ABOUT THIS EXERCISE — Please output exactly the part of the records below that opens with the line containing "de nuevo a la posición" and closes with the line containing "Repite el movimiento", both lines included, and nothing else.

EXERCISE MATERIALS below:

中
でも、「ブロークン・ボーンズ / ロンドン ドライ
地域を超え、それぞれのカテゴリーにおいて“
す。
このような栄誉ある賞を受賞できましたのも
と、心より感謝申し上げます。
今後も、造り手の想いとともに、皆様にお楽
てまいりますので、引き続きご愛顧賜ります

End of EXERCISE MATERIALS.
EXERCISE MATERIALS below:

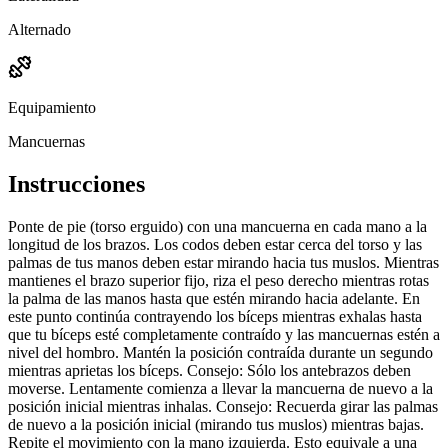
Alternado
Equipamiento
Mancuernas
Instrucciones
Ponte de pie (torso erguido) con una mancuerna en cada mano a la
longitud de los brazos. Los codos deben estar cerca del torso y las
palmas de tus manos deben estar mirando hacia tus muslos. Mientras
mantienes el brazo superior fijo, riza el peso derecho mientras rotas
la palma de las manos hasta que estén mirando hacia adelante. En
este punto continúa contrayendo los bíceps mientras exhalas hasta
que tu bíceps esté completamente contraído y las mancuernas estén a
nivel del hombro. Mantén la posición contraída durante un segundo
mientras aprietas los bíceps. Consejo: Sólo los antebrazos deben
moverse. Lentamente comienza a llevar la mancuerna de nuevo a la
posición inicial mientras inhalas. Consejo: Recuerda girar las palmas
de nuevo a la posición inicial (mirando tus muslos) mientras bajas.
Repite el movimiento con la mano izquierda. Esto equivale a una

End of EXERCISE MATERIALS.
EXERCISE MATERIALS below:

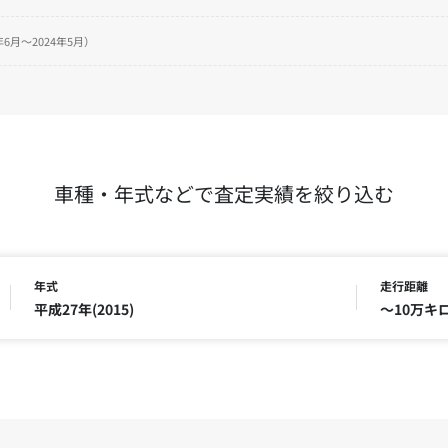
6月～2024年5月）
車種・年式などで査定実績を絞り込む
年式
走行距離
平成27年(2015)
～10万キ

End of EXERCISE MATERIALS.

OUTPUT OF THE EXERCISE —
de nuevo a la posición inicial (mirando tus muslos) mientras bajas.
Repite el movimiento con la mano izquierda. Esto equivale a una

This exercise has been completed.